The storyline, is truely intruiging. I crave more, which keeps me going through this game, which at times I feel like a bit of a slogfest. The Jackel is someone that, while seemingly evil, there’s more to his intentions than initially revealed, and I can’t help but think he might be onto something. The only problem is to get to these wonderful parts of story I must go through missions that become pretty much all the same and travel that feels like I’m doing the 2 hour drive from my Uni to home. And because I want more of the story, the more I try to rush through the missions and combat, which makes me more frustrated

All this frustration and hopelessness though makes me feel like it was at least partly intentional. Maybe they were trying to illustrate how pointless war is, or emulate the feelings of the character who’s seeking revenge on the person who robbed him of his career.Though this may be silly to assume, it could equally be they thought that players like constant combat.

The buddy system is quite good, you have NPCs scattered around the world, guys you didn’t pick as your character, and guys that’re just there to hang around you. How you find them can be pretty cool, I rescued some random chick that’s plane fell out of the SKY. They can rescue you when you die, a sort of backup system, but when they’re in the world with you there’s a chance that they could die.
First they’ll go down, and call for help. From there you can choose to heal them, leave them, or put them out of their misery.
Though sometimes it’s not enough. They’re not uberhumans (well maybe they are, but they have limits), they can die. I was raiding a treasure stash with my buddy Josip, and it ended up in a massacre. They died, and he was there, crying for help. I put in 3 syrettes into him, before he passed out and died. And I felt genuinely sympathetic to his demise, which is a landmark for me personally, it takes a lot of effort into making people feel for a charcter they know doesn’t exist.

Something random I’d like to mention are the fire physics in the game. They’re absolutely stunning. I’ve never seen fire that’s been programmed so well. You throw a molotov at a patch of grass, the grass will burn down. And any trees, people, wooden buildings etc that’s in it’s range.

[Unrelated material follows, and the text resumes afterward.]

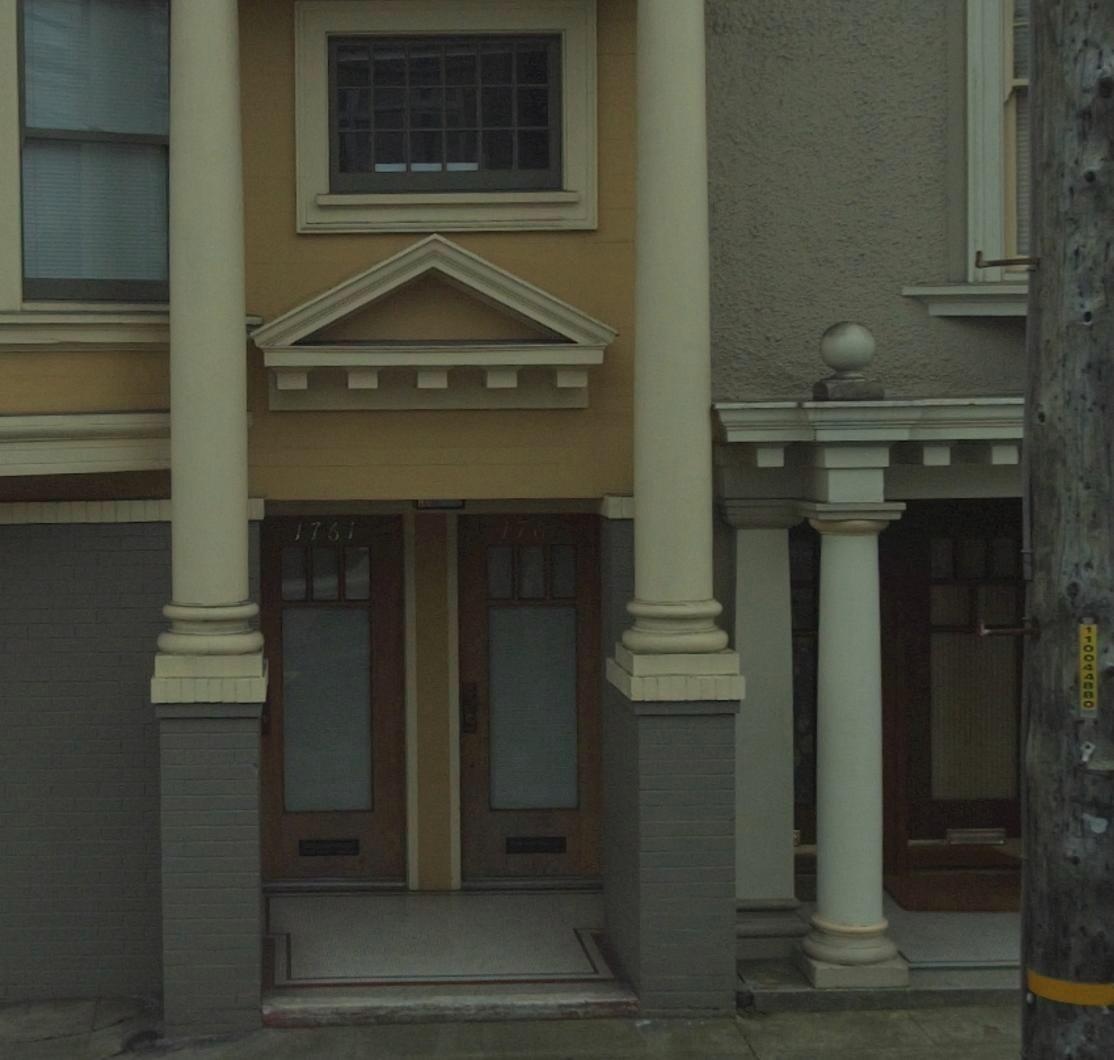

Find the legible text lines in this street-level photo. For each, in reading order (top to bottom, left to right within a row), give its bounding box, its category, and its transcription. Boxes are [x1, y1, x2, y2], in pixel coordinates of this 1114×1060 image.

[293, 520, 356, 542] StreetNumber: 1761
[499, 521, 545, 541] StreetNumber: 176
[1081, 625, 1096, 711] None: 110044880
[462, 712, 478, 733] StreetNumber: 5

It’s really pretty and actually serves a tactical advantage as well, the AI coming to investigate and try to put it out.

This is a really good game, and there’s so much to like about it, but personally I find I can’t play for too long without getting so bored with the compulsory travel sections and the constant fighting. The environments are stunning, and everything fuctions really well, and the storyline is really intruiging, but it’s a bit of a slog to get to the good parts. Pick it up if you can stand constant fighting and are partial to a bit of high quality storyline.